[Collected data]
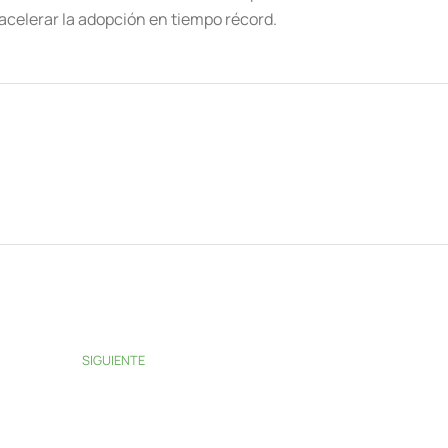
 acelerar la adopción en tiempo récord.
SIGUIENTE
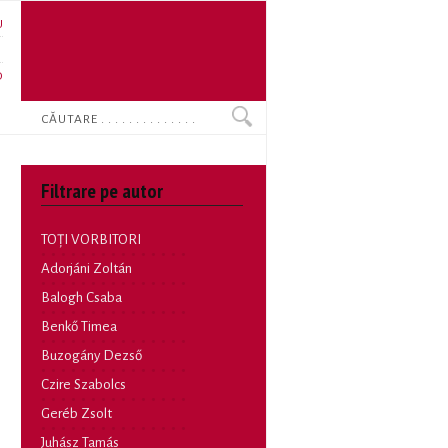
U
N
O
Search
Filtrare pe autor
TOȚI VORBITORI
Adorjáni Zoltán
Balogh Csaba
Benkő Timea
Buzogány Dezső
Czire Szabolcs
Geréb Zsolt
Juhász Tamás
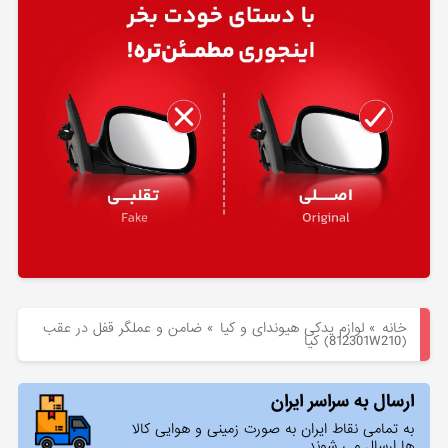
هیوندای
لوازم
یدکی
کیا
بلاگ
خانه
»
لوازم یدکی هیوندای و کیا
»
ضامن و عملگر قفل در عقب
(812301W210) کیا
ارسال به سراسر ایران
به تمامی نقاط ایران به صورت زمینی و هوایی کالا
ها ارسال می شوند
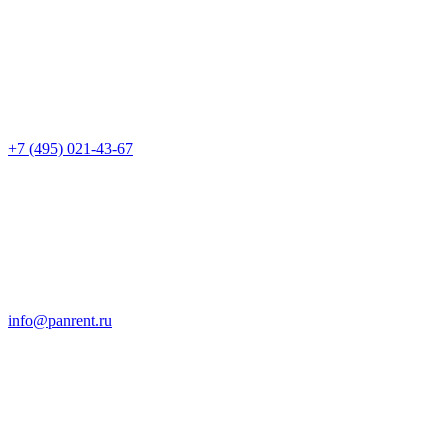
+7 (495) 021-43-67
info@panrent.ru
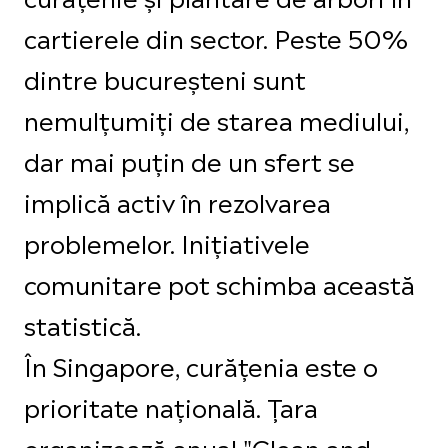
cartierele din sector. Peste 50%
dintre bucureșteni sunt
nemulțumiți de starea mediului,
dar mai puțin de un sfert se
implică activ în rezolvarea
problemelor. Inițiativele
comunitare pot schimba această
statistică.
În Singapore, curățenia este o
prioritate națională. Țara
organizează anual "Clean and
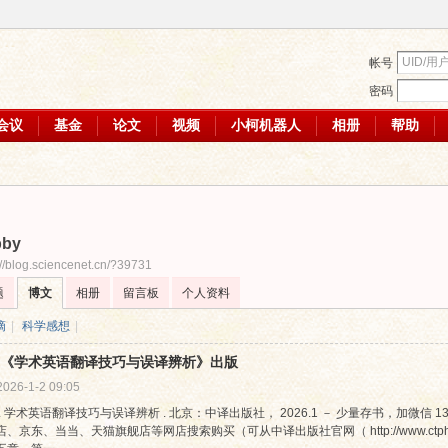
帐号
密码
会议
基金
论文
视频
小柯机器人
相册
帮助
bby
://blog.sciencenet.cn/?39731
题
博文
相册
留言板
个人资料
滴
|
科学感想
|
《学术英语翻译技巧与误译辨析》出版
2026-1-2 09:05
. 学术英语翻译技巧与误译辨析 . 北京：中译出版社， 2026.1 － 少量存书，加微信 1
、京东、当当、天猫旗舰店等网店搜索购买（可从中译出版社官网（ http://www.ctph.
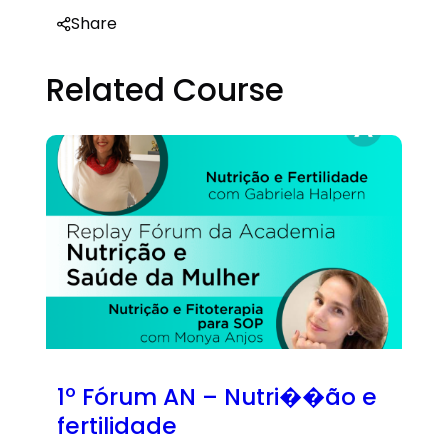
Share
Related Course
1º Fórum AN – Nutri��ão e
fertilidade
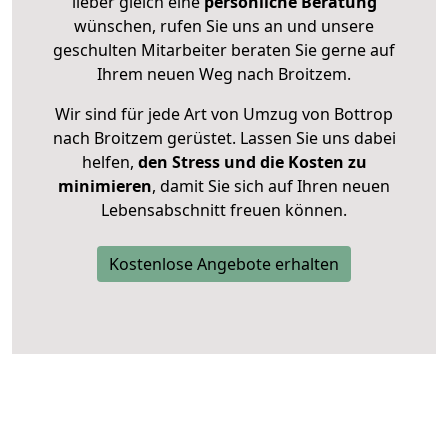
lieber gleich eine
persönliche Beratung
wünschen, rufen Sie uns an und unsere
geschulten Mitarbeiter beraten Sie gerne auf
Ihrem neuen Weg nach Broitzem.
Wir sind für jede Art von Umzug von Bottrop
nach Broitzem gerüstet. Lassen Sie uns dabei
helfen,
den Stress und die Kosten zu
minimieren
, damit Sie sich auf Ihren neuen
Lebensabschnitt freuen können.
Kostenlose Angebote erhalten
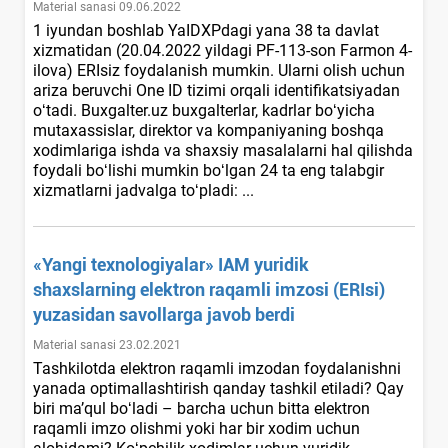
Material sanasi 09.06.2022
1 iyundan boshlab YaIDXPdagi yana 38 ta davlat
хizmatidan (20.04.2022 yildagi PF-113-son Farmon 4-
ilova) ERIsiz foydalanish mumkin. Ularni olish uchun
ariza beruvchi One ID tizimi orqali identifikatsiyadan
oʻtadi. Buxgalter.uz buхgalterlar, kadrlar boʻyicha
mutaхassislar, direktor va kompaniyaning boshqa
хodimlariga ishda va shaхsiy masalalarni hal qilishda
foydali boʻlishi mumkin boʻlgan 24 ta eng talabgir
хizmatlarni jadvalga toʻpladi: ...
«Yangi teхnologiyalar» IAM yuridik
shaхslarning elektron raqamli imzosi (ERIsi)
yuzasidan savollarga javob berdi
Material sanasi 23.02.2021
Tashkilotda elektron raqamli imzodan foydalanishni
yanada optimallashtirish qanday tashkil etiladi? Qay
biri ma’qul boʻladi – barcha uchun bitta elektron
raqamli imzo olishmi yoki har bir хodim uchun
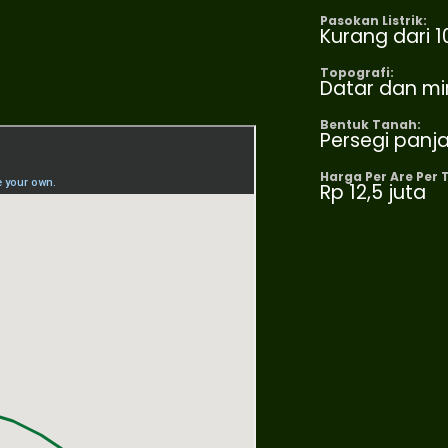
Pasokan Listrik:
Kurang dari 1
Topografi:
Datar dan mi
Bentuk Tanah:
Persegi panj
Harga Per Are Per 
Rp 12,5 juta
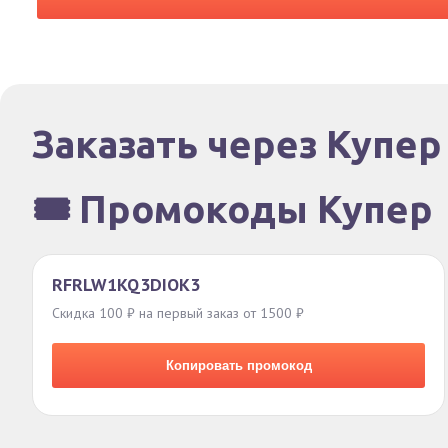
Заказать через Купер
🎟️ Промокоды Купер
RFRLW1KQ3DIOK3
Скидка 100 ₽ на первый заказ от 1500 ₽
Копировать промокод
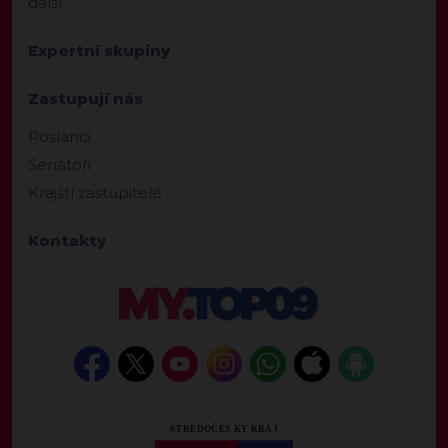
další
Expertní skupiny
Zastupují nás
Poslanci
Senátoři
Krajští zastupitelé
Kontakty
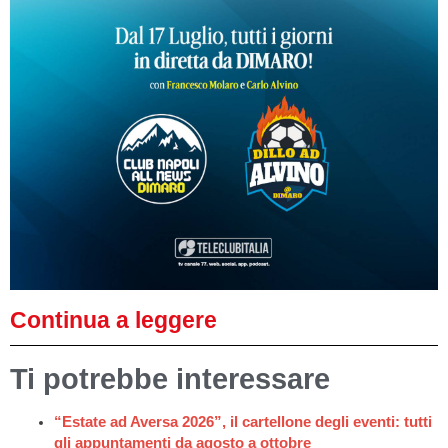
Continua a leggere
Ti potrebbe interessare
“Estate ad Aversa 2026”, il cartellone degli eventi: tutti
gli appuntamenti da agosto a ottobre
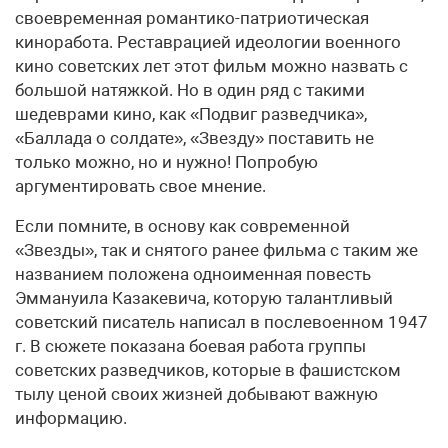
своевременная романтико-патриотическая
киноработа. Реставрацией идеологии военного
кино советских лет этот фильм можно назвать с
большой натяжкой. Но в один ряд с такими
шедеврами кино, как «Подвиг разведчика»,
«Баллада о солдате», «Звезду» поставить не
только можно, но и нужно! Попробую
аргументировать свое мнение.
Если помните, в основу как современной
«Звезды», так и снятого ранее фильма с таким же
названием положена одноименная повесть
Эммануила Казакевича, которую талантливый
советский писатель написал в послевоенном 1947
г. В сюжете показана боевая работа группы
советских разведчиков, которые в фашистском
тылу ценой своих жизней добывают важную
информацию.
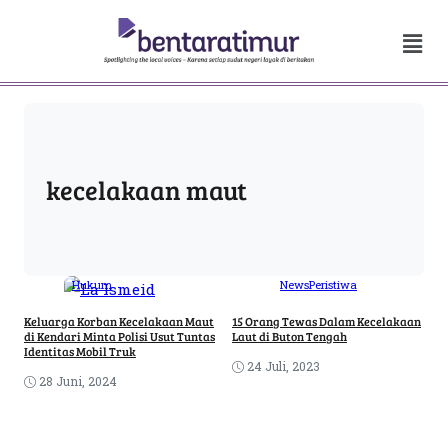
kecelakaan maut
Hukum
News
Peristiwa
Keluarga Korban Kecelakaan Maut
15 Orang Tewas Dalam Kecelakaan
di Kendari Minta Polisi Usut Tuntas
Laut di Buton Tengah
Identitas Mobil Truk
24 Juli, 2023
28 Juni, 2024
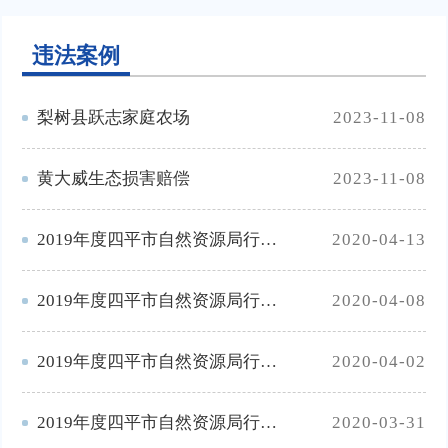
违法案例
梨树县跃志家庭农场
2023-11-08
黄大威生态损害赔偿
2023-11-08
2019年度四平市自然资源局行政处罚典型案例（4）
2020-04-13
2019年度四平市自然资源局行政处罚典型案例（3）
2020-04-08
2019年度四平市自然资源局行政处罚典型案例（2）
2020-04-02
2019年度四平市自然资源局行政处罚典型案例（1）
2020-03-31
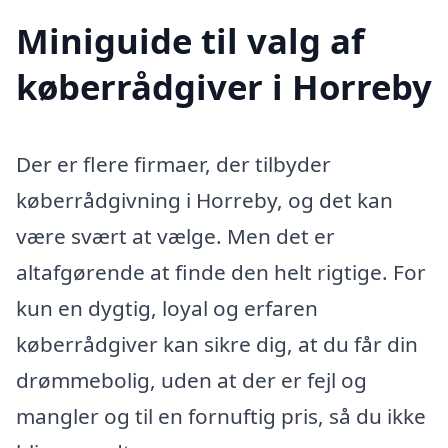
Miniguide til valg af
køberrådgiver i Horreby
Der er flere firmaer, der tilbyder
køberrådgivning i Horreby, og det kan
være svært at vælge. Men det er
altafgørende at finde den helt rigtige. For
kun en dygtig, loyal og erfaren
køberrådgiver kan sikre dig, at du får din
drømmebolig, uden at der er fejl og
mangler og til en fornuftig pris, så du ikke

→ **EXERCISE DIRECTIONS**
Look through the data and show every line containing "mumkin".

→ **SOLUTION TO THIS TASK**
ilova) ERIsiz foydalanish mumkin. Ularni olish uchun
foydali boʻlishi mumkin boʻlgan 24 ta eng talabgir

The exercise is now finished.